- **Exercise passage**
LegalCrystal Citation
Subject;Direct Taxation
CourtGuwahati High Court
Decided On
Case NumberCivil Rule No. 96(M) of 1979
Judge
ActsIncome Tax Act, 1961 - Sections 26, 256 and 256(2)
AppellantCommissioner of Income-tax
RespondentParsuram Ghanshyam Das and ors.
Appellant AdvocateB.P. Saraf and U. Baruah, Advs.
Respondent AdvocateNone
Excerpt:
- - it is by now well-settled that an interpretation of a material clause of a material document is a question of law......on the assessee. on appeal to the aac, the finding of the ito was reversed holding that the shares of income of the members of the aop were definite and ascertainable. thereupon, an appeal was filed by the department before the income-tax appellate tribunal, which was rejected. the department then filed an application before the tribunal to refer the above-mentioned questions to this court for its opinion but the tribunal declined to do so. hence, the instant petition.3. it would be seen that the question as to whether the shares in the properties of the members of the aop are definite and ascertainable is a question of fact. hence, the finding reached on that question would be a finding of fact ; but that finding of fact would largely depend on the proper interpretation of the.....
Judgment:

Misra, C.J.

1. This application has been filed by the Commissioner of Income-tax under Section 256 of the I.T. Act, 1961, requiring the Income-tax Appellate Tribunal, Gauhati Bench, Gauhati, to refer the following questions of law to this court for its opinion :

'(i) Whether, on the facts and in the circumstances of the case, the income from house property was not rightly assessed in the hands of the assessee in the status of an ' association of persons ' ?

[Stored entries]
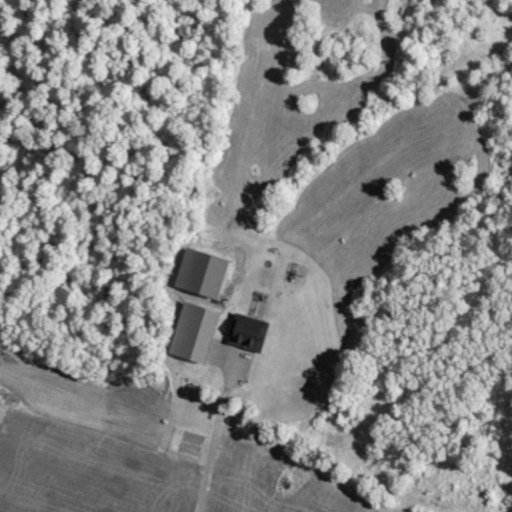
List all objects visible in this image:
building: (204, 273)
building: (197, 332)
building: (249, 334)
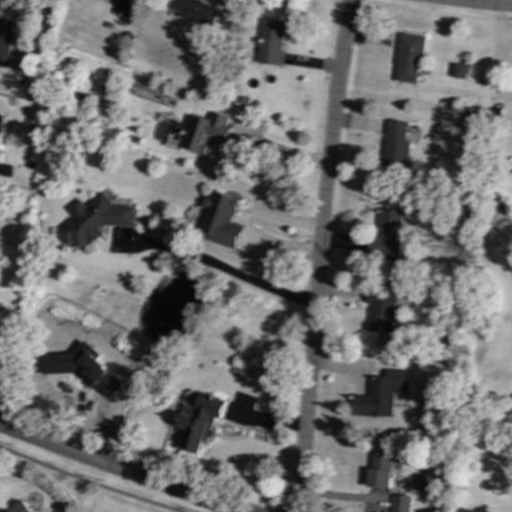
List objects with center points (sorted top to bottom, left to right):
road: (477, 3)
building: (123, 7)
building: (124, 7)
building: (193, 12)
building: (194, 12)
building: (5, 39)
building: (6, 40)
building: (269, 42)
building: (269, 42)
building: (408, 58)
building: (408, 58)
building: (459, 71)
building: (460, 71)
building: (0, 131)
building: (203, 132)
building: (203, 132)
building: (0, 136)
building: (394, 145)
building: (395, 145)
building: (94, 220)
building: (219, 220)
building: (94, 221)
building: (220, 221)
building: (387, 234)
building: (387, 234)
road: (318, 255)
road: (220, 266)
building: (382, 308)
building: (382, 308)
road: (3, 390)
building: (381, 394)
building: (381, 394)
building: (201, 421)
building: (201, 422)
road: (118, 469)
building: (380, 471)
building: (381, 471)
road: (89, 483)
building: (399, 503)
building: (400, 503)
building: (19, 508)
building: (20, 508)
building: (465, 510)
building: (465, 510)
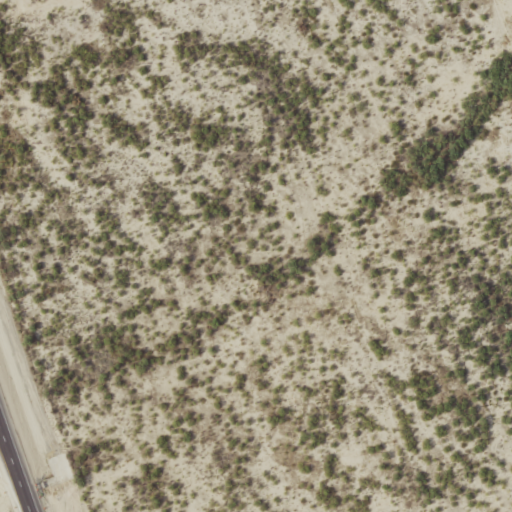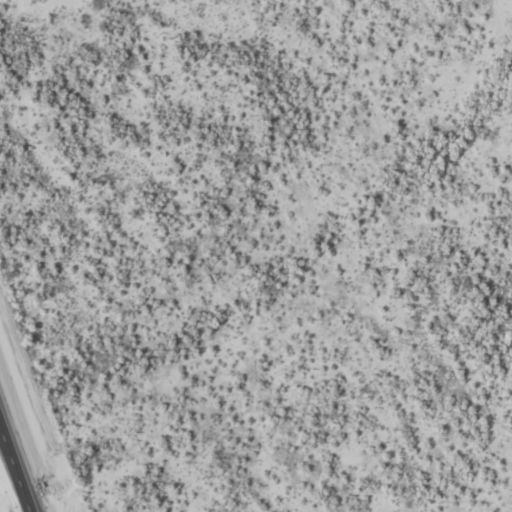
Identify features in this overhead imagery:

- **Required action 1**
According to the judgment, which bench of the Income-tax Appellate Tribunal is asked to refer the questions of law?
- **Required action 2**
Rewrite the judgment's paragraph beginning "This application has been filed" in one shorter sentence, keeping its main facts.
- **Required action 3**
Decide whether each statement agrees with the judgment, answering yes or no and quoting the words that settle it:
(a) The Commissioner of Income-tax filed the application.
(b) The tribunal agreed to refer the questions to the court.
(c) On appeal, the AAC upheld the ITO's finding.

- **Answer space 1**
The Gauhati Bench, Gauhati.

- **Answer space 2**
Under Section 256 of the I.T. Act, 1961, the Commissioner of Income-tax applied to have the Income-tax Appellate Tribunal, Gauhati Bench, refer certain questions of law to this court for its opinion.

- **Answer space 3**
(a) Yes: "This application has been filed by the Commissioner of Income-tax"
(b) No: "the tribunal declined to do so"
(c) No: "the finding of the ito was reversed"